# Severe Thunderstorm & F-2 to F-3 TORNADO ripps DOWNTOWN Atlanta!



## D.C._United_Caps_Fan (Mar 11, 2008)

A severe thunderstorm, containing what officials belive was a tornado, possibly as strong as an F3, ripped through the heart of downtown Atlanta, GA, tearing roof of highrises, blowing out windows, and ripping furnishings and belongings out of buildings, ripping up trees and stoplights, signs...etc.

The tornado HIT CNN center, and also the Georgia Dome, which was FILLED for an SEC - NCAA basketball double header.
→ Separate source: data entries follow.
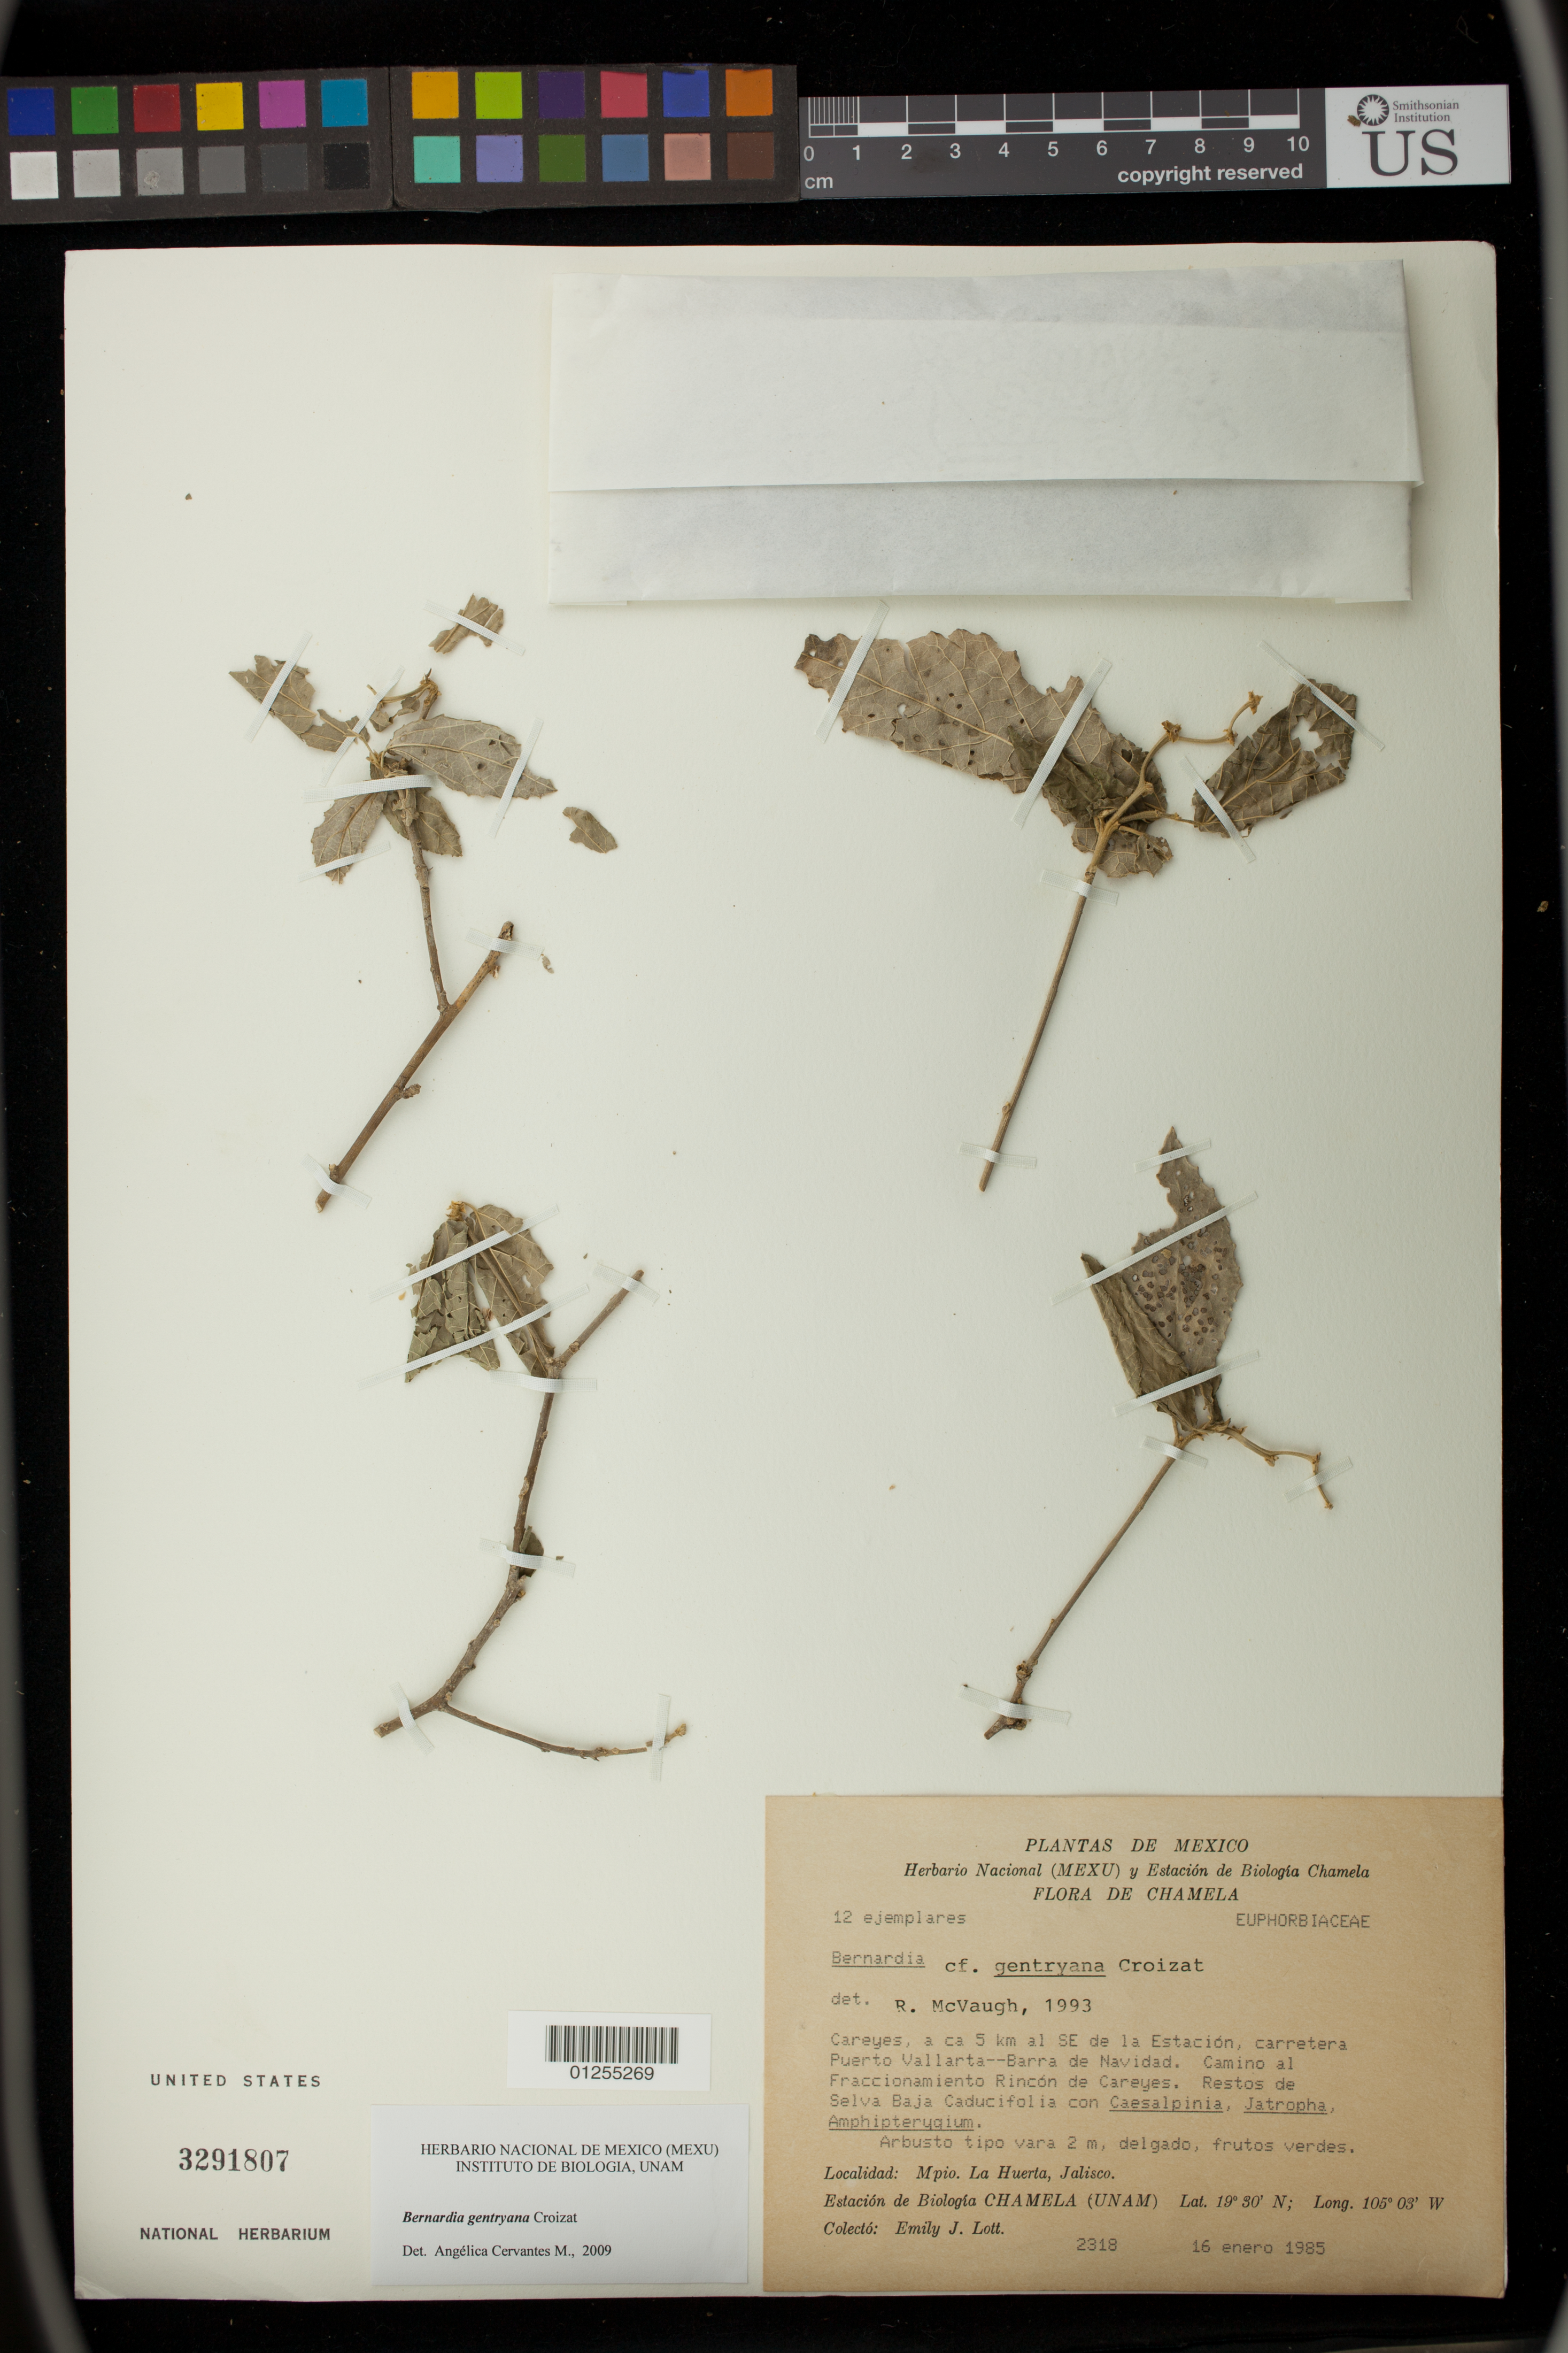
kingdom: Plantae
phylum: Tracheophyta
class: Magnoliopsida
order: Malpighiales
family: Euphorbiaceae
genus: Bernardia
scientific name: Bernardia gentryana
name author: Croizat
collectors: E. J. Lott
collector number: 2318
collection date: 1985-01-16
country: Mexico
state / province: Jalisco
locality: Mpio. La Huerta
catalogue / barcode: US 3291807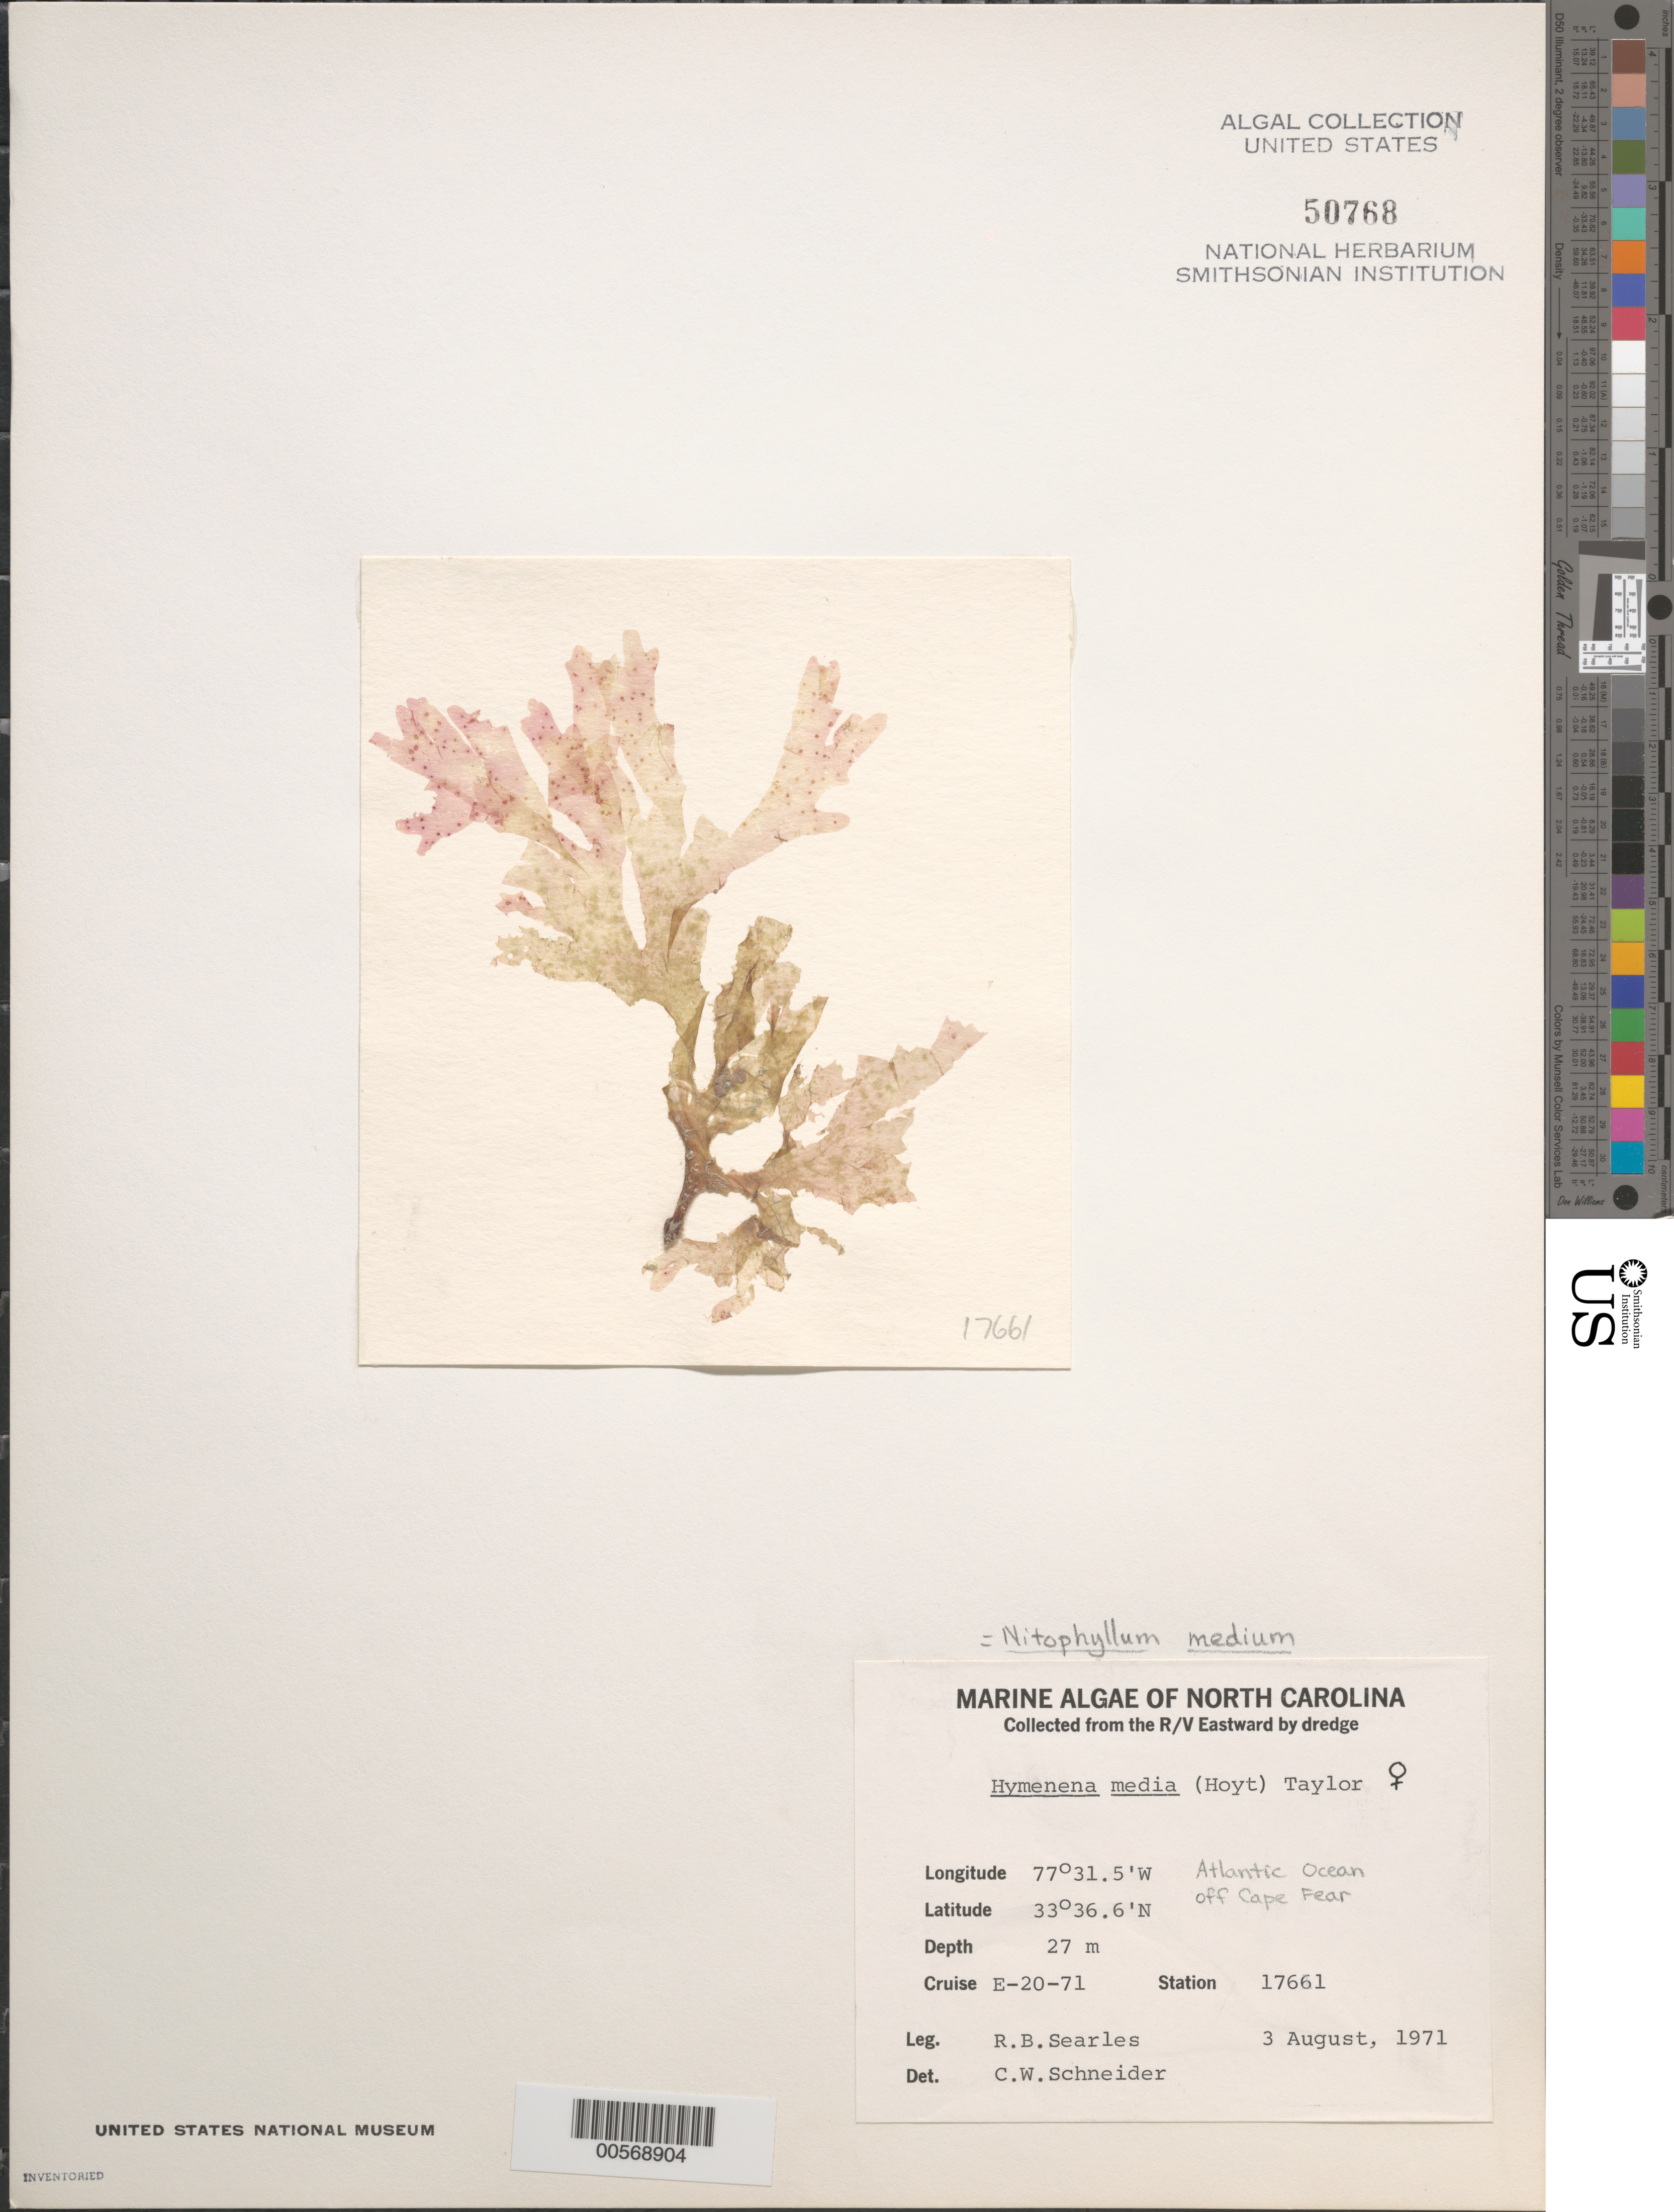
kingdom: Plantae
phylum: Rhodophyta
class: Florideophyceae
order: Ceramiales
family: Delesseriaceae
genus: Radicilingua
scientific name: Radicilingua media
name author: (Hoyt) Wolf et al.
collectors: R. Searles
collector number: Station 17661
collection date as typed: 03 Aug 1971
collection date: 1971-08-03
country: United States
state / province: North Carolina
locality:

The game was stopped as the roof started ripping off, fans started to scatter to the concourses as the roof was ripping off, and all the hanging lights and the huge scoreboard were swaying back and fort ALOT. Ive never seen anything like this. Its bound to happen though, with the number of severe thunderstorm, a nd tornados, espeically winter time tornados increases.

Here's CNN's coverage.

www.cnn.com www.cnn.com/


----------



## JanS (Apr 14, 2004)

I was just watching The Weather Channel and it does sound like some widespread nasty storms down that way.

I'll be heading down to Atlanta for a Cichlid convention this summer, so I hope that kind of weather doesn't keep up....


----------



## puttyman70 (Aug 7, 2007)

I just drove through the area with the worst damage. Didn't look like fun. Lots of weather sirens last night and this morning. Tomorrow 68* and sunny. Sweet.


----------